In the past, it was believed that the graft should be composed by mature adipocytes, isolated with minimal trauma. Today, after extensive elucidation of the composition of the adipose tissue, we know that mature adipocytes, although occupy most of the volume of the tissue compared to the other cell populations, are not proportionally more relevant. There is a smaller pool of cells, which is fundamental for the creation of homeostatic-like mechanisms, which helps in supporting the graft. Success of the engraftment may be due not only to mature adipocytes but also to more undifferentiated cells present within the adipose tissue stromal vascular faction. In fact, it is becoming increasingly likely that mature adipocytes are nearly completely lost soon after implantation, since they undergo severe anoxia.
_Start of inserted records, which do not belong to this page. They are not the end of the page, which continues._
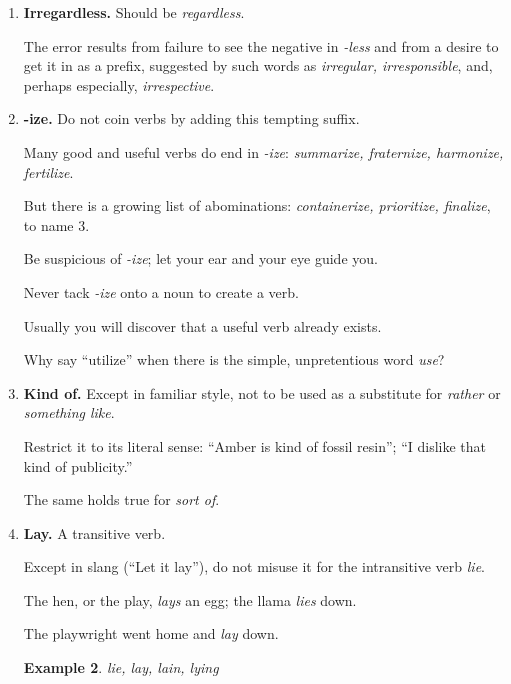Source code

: \documentclass{article}
\newtheorem{example}{Example}
\begin{document}
\begin{enumerate}
	Instead of announcing that what you are about to tell is interesting, make it so.
	\begin{example}
		An interesting story is told of $\to$ (Tell the story without preamble.)
		
		In connection with the forthcoming visit of Mr. B. to America, it is interesting to recall that he
		
		$\to$ Mr. B., who will soon visit America
	\end{example}
	Also to be avoided in introduction is the word {\it funny}.
	
	Nothing becomes funny by being labeled so.
	\item {\bf Irregardless.} Should be {\it regardless}.
	
	The error results from failure to see the negative in {\it -less} and from a desire to get it in as a prefix, suggested by such words as {\it irregular, irresponsible}, and, perhaps especially, {\it irrespective}.
	\item {\bf -ize.} Do not coin verbs by adding this tempting suffix.
	
	Many good and useful verbs do end in {\it -ize}: {\it summarize, fraternize, harmonize, fertilize}.
	
	But there is a growing list of abominations: {\it containerize, prioritize, finalize}, to name 3.
	
	Be suspicious of {\it -ize}; let your ear and your eye guide you.
	
	Never tack {\it -ize} onto a noun to create a verb.
	
	Usually you will discover that a useful verb already exists.
	
	Why say ``utilize'' when there is the simple, unpretentious word {\it use}?
	\item {\bf Kind of.} Except in familiar style, not to be used as a substitute for {\it rather} or {\it something like}.
	
	Restrict it to its literal sense: ``Amber is kind of fossil resin''; ``I dislike that kind of publicity.''
	
	The same holds true for {\it sort of}.
	\item {\bf Lay.} A transitive verb.
	
	Except in slang (``Let it lay''), do not misuse it for the intransitive verb {\it lie}.
	
	The hen, or the play, {\it lays} an egg; the llama {\it lies} down.
	
	The playwright went home and {\it lay} down.
	\begin{example}
		lie, lay, lain, lying
		

\end{example}
\end{enumerate}
\end{document}
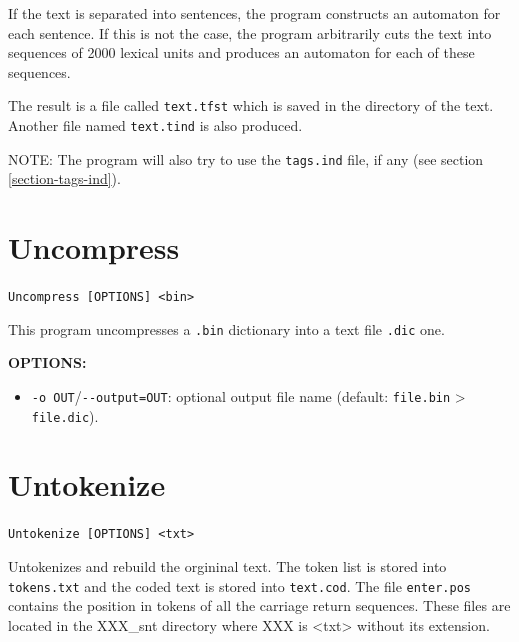 \bigskip
\noindent If the text is separated into sentences, the program constructs an
automaton for each sentence. If this is not the case, the program arbitrarily
cuts the text into sequences of 2000 lexical units and produces an automaton for
each of these sequences.

\bigskip
\noindent The result is a file called \verb+text.tfst+ which is saved in the directory of
the text. Another file named \verb+text.tind+ is also produced.

\bigskip
\noindent NOTE: The program will also try to use the \verb+tags.ind+ file, if
any (see section \ref{section-tags-ind}).







\section{Uncompress}
\label{section-Uncompress}
\verb+Uncompress [OPTIONS] <bin>+

\bigskip
\noindent This program uncompresses a \verb+.bin+ dictionary into a text file
\verb+.dic+ one.

\bigskip
\noindent \textbf{OPTIONS:}
\begin{itemize}
  \item \verb+-o OUT+/\verb+--output=OUT+: optional output file name (default:
  \verb+file.bin+ > \verb+file.dic+).
\end{itemize}








\section{Untokenize}
\label{section-Untokenize}
\verb+Untokenize [OPTIONS] <txt>+

\bigskip
\noindent Untokenizes and rebuild the orgininal text. The token list is stored into \verb+tokens.txt+ and
         the coded text is stored into \verb+text.cod+.
         The file \verb+enter.pos+ contains the position in tokens of all the carriage return sequences.
         These files are located in the XXX\_snt directory where XXX is <txt> without its extension.

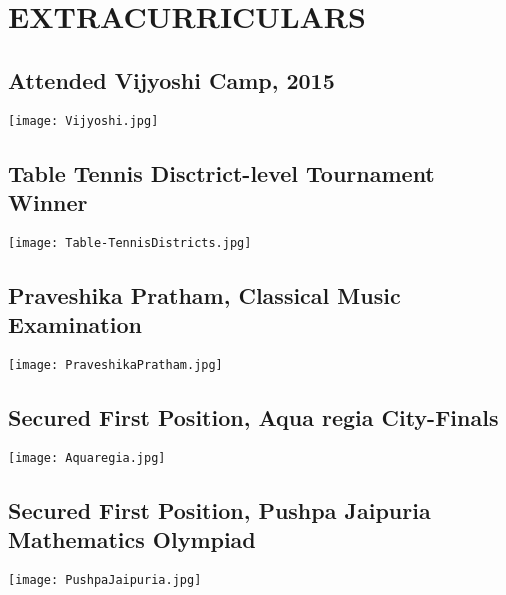 \documentclass{article}
\begin{document}
\section{EXTRACURRICULARS}
	\subsection{Attended Vijyoshi Camp, 2015}
\begin{center}
	\texttt{[image: Vijyoshi.jpg]}{\centering}
\end{center}
	\subsection{Table Tennis Disctrict-level Tournament Winner}
\begin{center}
	\texttt{[image: Table-TennisDistricts.jpg]}{\centering}
\end{center}
	\subsection{Praveshika Pratham, Classical Music Examination}
\begin{center}
	\texttt{[image: PraveshikaPratham.jpg]}{\centering}
\end{center}
	\subsection{Secured First Position, Aqua regia City-Finals}
\begin{center}
	\texttt{[image: Aquaregia.jpg]}{\centering}
\end{center}
	\subsection{Secured First Position, Pushpa Jaipuria Mathematics Olympiad}
\begin{center}
	\texttt{[image: PushpaJaipuria.jpg]}{\centering}
\end{center}
\end{document}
On the other hand, they may have an important role in supporting the engraftment and in inducing differentiation of adipose tissue-derived progenitor cells. Keeping with this new point of view, several variants to the traditional technique of lipostructure have been proposed aiming at increasing the survival of the fat graft. With no doubt the most significant advancement is represented by the so-called CAL (cell-assisted lipotransfer) developed by Yoshimura’s group. In this procedure autologous adipose-derived stromal cells are used in combination with lipoinjection, in order to increase the rate of fat graft survival and improve soft tissue augmentation [56]. In this way, implanted fat tissue functions as a real living bioscaffold for the implanted ASCs.
Another strategy to use ASCs as filler was proposed by Claudio-da-Silva et al. [57], combining adipose tissue-derived SVFs with hyaluronic acid. With this procedure it was observed both an immediate filler effect (due to hyaluronic acid) but also a longer time persistence of the graft (due to ASCs), with a progressive improvement of skin tone).